Continental has been steadily streamlining its fleet and adjusting operating procedures to reduce mainline fuel consumption per “revenue passenger mile” by 35% since 1997.

How was Continental able to do this? With new airplanes, new technology, and some good old fashioned hard work.

First, they retired older, less efficient aircraft and replaced them with newer technology Boeing airplanes. Continental has invested more than $12 billion over the last 10 years to acquire 270 aircraft and related equipment.

In terms of technology, they’ve added winglets to their airplanes. This has helped improve efficiency 4-5%. By the end of 2007, more than 200 aircraft in Continental’s fleet will be equipped with winglets. They’ve also installed GE90 Aero Blades (a more efficient fan blade) on their 777s.

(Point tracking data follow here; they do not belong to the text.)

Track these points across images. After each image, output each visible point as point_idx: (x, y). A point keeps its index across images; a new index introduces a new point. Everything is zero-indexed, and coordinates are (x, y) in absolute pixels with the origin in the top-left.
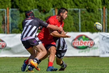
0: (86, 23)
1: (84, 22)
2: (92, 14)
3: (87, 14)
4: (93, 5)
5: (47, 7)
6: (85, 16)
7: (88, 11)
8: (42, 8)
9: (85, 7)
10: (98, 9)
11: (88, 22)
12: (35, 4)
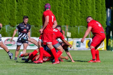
0: (34, 32)
1: (33, 32)
2: (37, 28)
3: (35, 28)
4: (38, 24)
5: (14, 24)
6: (34, 29)
7: (35, 26)
8: (12, 25)
9: (34, 25)
10: (40, 26)
11: (35, 32)
12: (8, 22)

And then there’s the hard work. For example:

  • Enhancing the flight planning system to minimize fuel burn
  • Where possible, using preconditioned air and power from the terminal to cool and power the aircraft at the gate rather than using the aircraft auxiliary power unit
  • Using only one engine during ground taxi whenever possible
  • Reducing the use of fuel-driven thrust reversers on landing

They’re even doing things as simple as routinely washing their aircraft and engines to reduce drag. And as they look to the future, Continental has put in place a Fuel Efficiency Task Force that continually evaluates new ways to improve fuel efficiency.

Finally, they’ll continue to add new fuel efficient airplanes such as the 737-900ER as well as the 787 Dreamliner to their fleet.

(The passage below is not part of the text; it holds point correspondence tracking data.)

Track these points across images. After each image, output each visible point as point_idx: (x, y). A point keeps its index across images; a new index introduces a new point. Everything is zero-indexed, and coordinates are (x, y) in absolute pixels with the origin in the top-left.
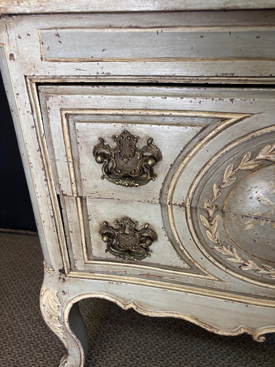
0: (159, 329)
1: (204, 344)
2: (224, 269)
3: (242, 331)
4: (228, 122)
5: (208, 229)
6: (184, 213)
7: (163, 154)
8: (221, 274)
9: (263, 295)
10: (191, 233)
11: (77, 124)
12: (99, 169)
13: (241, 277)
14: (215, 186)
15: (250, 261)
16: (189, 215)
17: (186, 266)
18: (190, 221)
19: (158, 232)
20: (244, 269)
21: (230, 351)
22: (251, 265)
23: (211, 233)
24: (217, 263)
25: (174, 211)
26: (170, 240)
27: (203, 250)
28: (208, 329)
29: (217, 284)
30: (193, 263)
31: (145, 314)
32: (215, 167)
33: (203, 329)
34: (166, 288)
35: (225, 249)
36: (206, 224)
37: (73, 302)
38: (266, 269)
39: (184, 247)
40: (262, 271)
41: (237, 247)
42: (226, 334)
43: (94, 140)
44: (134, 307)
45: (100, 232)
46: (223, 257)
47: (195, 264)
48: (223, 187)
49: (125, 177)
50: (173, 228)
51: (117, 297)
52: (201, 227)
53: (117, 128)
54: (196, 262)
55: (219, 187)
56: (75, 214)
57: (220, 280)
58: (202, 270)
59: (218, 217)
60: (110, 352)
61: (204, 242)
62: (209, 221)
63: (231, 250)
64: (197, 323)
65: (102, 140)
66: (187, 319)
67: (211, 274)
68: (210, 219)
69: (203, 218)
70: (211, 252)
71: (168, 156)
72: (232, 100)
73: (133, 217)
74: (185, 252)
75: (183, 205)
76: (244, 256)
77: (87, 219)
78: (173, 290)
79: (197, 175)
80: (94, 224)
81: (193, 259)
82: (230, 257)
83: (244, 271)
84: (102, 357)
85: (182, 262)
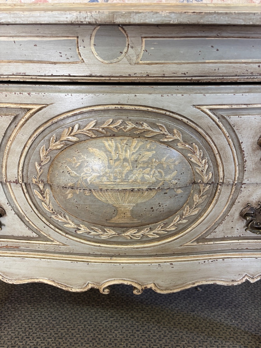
0: (54, 303)
2: (64, 234)
3: (90, 286)
4: (31, 112)
5: (43, 201)
6: (21, 189)
8: (63, 239)
9: (99, 253)
10: (30, 205)
13: (79, 240)
14: (36, 164)
15: (81, 226)
16: (25, 191)
17: (34, 235)
18: (27, 195)
19: (4, 207)
20: (79, 232)
22: (83, 229)
23: (46, 204)
24: (57, 230)
25: (12, 187)
26: (16, 213)
27: (44, 219)
28: (64, 288)
29: (63, 248)
30: (40, 232)
31: (11, 283)
32: (31, 149)
33: (61, 289)
34: (24, 257)
35: (60, 217)
36: (40, 197)
38: (95, 231)
39: (29, 219)
40: (93, 233)
41: (69, 214)
42: (78, 290)
44: (1, 277)
46: (60, 224)
47: (41, 232)
48: (42, 164)
50: (16, 202)
52: (37, 200)
54: (42, 231)
55: (40, 165)
57: (64, 245)
58: (48, 237)
59: (48, 190)
60: (5, 328)
61: (43, 214)
62: (42, 194)
63: (65, 217)
64: (54, 285)
66: (46, 282)
67: (56, 240)
68: (42, 193)
69: (36, 192)
70: (49, 220)
72: (29, 94)
74: (30, 222)
75: (17, 182)
76: (76, 221)
78: (29, 257)
79: (21, 156)
81: (38, 228)
82: (66, 223)
83: (80, 234)
85: (30, 232)
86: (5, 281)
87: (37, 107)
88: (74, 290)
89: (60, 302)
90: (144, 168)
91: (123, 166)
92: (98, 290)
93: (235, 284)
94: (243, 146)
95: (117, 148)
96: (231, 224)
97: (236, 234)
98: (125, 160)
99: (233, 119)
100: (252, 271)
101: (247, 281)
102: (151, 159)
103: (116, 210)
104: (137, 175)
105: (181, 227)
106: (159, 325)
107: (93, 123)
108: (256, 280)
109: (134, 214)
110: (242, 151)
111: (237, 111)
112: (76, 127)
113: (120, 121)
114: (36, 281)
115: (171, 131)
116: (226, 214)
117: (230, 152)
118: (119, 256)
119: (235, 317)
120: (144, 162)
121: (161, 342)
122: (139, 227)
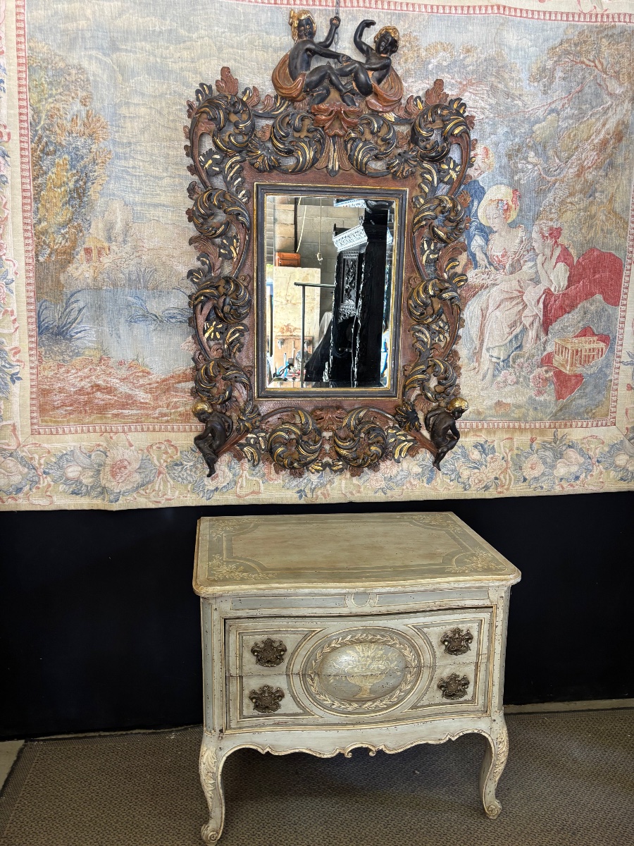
0: (276, 797)
1: (317, 800)
2: (323, 709)
3: (337, 752)
4: (316, 632)
5: (312, 686)
6: (299, 678)
7: (288, 648)
8: (321, 713)
9: (346, 723)
10: (303, 689)
11: (244, 637)
12: (254, 659)
13: (332, 713)
14: (313, 662)
15: (335, 702)
16: (301, 679)
17: (301, 711)
18: (302, 682)
19: (284, 691)
20: (333, 707)
21: (339, 801)
22: (337, 704)
23: (314, 688)
24: (318, 706)
25: (293, 678)
26: (292, 696)
27: (310, 699)
28: (318, 755)
29: (321, 721)
31: (277, 754)
32: (312, 652)
33: (315, 756)
34: (291, 730)
35: (322, 696)
36: (311, 683)
37: (227, 755)
38: (344, 705)
39: (300, 699)
40: (343, 707)
41: (328, 694)
42: (329, 756)
43: (252, 644)
44: (270, 750)
45: (250, 697)
46: (321, 701)
48: (317, 662)
49: (268, 662)
50: (293, 688)
51: (258, 745)
52: (308, 685)
53: (265, 637)
54: (307, 708)
55: (315, 662)
56: (235, 687)
57: (322, 717)
58: (311, 712)
59: (316, 678)
60: (237, 822)
61: (310, 694)
62: (312, 681)
63: (325, 696)
64: (311, 753)
65: (256, 644)
66: (305, 751)
67: (316, 714)
68: (312, 679)
69: (309, 680)
70: (314, 699)
71: (290, 649)
72: (317, 623)
73: (270, 684)
74: (300, 702)
75: (298, 674)
76: (332, 699)
77: (242, 689)
78: (294, 731)
79: (305, 657)
80: (246, 692)
81: (305, 706)
82: (324, 700)
83: (333, 709)
84: (232, 827)
85: (299, 709)
86: (273, 753)
87: (319, 630)
88: (325, 757)
89: (281, 796)
90: (378, 661)
91: (367, 661)
92: (343, 754)
93: (442, 742)
94: (433, 643)
95: (363, 649)
96: (433, 694)
97: (437, 701)
98: (368, 657)
99: (425, 630)
100: (452, 730)
101: (450, 739)
102: (382, 655)
103: (361, 689)
104: (374, 666)
105: (400, 698)
106: (383, 806)
107: (349, 637)
108: (456, 738)
109: (372, 691)
110: (433, 647)
111: (427, 626)
112: (341, 638)
113: (365, 635)
114: (297, 751)
115: (392, 638)
116: (428, 687)
117: (426, 648)
118: (360, 723)
119: (452, 793)
120: (378, 657)
121: (387, 819)
122: (373, 700)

In 2008 I’ll be resolving to lose weight. Again. Not sure how that’s going to work out. But it’s good to know that in at least one case, a resolution is generating great results.

Record setting

We’ve just updated our orders and deliveries Web page. I know we’ve said this before, but at the beginning of the year, no one could have predicted the sustained strength of this airplane orders cycle.

Boeing’s commercial airplanes orders are above 1,100 for the first time. In fact, at 1,144 so far, we now stand at exactly 100 orders more than last year’s net total – which was 1,044.

Not only are we setting a record for overall orders, but with more than 300 orders in 2007, the 787 Dreamliner program continues to see unprecedented market demand, and will set a program record again this year for orders.

Of course, our job is about a lot more than orders, and we are as committed as ever to executing and delivering on our promises to our customers.

I have to say, though, the numbers are just astounding.

First of many

A few days ago I was talking about the remarkable 777 which, with well over 1,000 orders, is the best-selling twin-engine widebody in the world.

I neglected to mention a couple of other significant points. With 125 orders in 2007 alone, this is one of the strongest years in the history of the 777 program. And in the last three years, we’ve had more than 350 orders and added 16 new customers to the 777 customer base


Qatar Airways’ new 777-300ER gets a ceremonial welcome in Doha last week after a nearly 15 hour delivery flight direct from Paine Field in Everett.

All great milestones, and just capped off with the delivery and arrival in Doha of Qatar Airways’ new flagship 777-300ER. Qatar has ordered a total of 27 777s - so this delivery is indeed just the first of many. It also happens to be the first Boeing airplane to enter Qatar’s fleet.

The 777-300ER – which entered service in May 2004 - has been a huge part of the success of the 777 program, with more than 300 orders to date.

Passengers love it for a cross-section that is - and will continue to be - the widest in the industry of any twin-aisle, twin-engine airplane - a “true” extra wide body.

Accountants love it for its efficiency and low operating costs. And maintenance and flight operations love it because it continues to have a technical dispatch reliability of more than 99%. We’re confident that Qatar and its passengers will truly love this airplane as well.

By the way, Qatar also has on order 30 787 Dreamliners. So, a big “Welcome!” is in order. We think this is just the beginning of a strong relationship between Boeing and Qatar Airways.